## SHORT EXERCISE
Please copy the Tom LeDuc biography from the words "- Died: October" through "and film work.", substituting "weightlifter" for every "bodybuilder".

#### SOURCE DOCUMENT ####

- Born: August 21, 1957 Philadelphia, Pennsylvania, U.S.
- Died: October 4, 1989 (aged 32) Los Angeles, California, U.S.
- Other names: Tommy LeDuc Tom Le Duc Kim LaTue
- Occupations: Actor; model; bodybuilder;
- Years active: 1978–1989
- Agent: Fox Studio

= Tom LeDuc =

American actor and model (1957–1989)

Tom LeDuc (August 21, 1957 – October 4, 1989) was an American adult film actor, model, and bodybuilder who used aliases including Tommy LeDuc and Kim LaRue. During the 1980s, he emerged as a prominent figure in gay adult media, helping popularize the "muscle" and "leather" aesthetics.

== Early life and military service ==
He was born in Philadelphia, Pennsylvania, LeDuc served in the United States Marine Corps. He was noted that his military background helped shape the disciplined physique and rugged public persona he carried into his modeling and film work.

== Career ==
After leaving the military, LeDuc transitioned into competitive bodybuilding and fitness modeling, beginning his work with Fox Studio in 1978. He was featured in various physical culture and adult publications—including The Fox, Mandate, and In Touch—becoming a recognized archetype within the "Golden Age" of gay adult cinema.

#### SOURCE EXCERPT ####

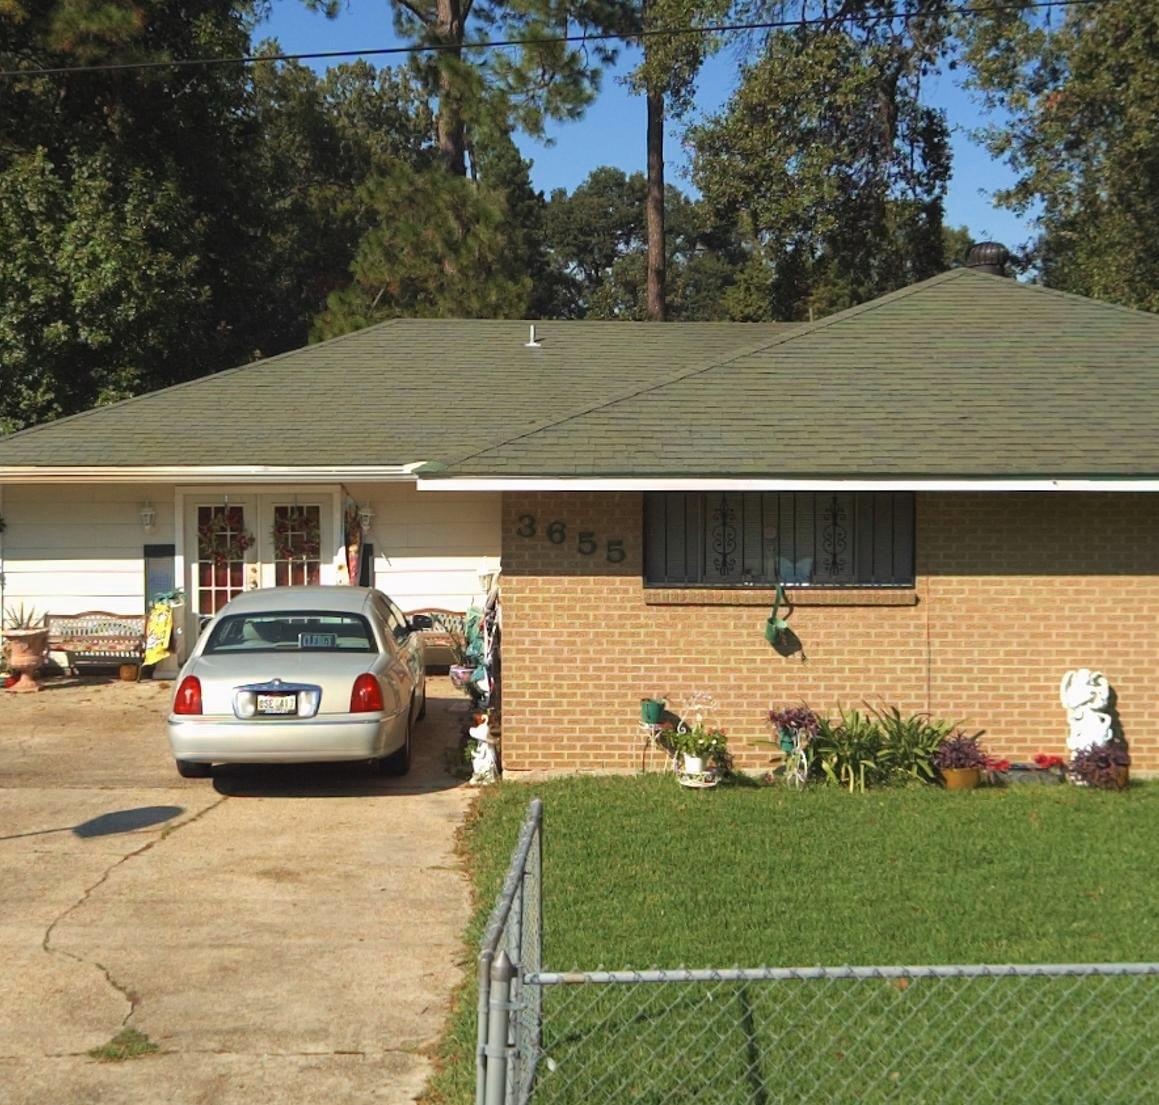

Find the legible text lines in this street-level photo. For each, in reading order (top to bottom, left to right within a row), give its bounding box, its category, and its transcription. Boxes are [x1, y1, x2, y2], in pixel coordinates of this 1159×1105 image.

[516, 513, 627, 564] StreetNumber: 3655
[302, 635, 334, 647] None: CLERGY
[263, 698, 294, 709] None: SE*413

####

## COMPLETE ANSWER
- Died: October 4, 1989 (aged 32) Los Angeles, California, U.S.
- Other names: Tommy LeDuc Tom Le Duc Kim LaTue
- Occupations: Actor; model; weightlifter;
- Years active: 1978–1989
- Agent: Fox Studio

= Tom LeDuc =

American actor and model (1957–1989)

Tom LeDuc (August 21, 1957 – October 4, 1989) was an American adult film actor, model, and weightlifter who used aliases including Tommy LeDuc and Kim LaRue. During the 1980s, he emerged as a prominent figure in gay adult media, helping popularize the "muscle" and "leather" aesthetics.

== Early life and military service ==
He was born in Philadelphia, Pennsylvania, LeDuc served in the United States Marine Corps. He was noted that his military background helped shape the disciplined physique and rugged public persona he carried into his modeling and film work.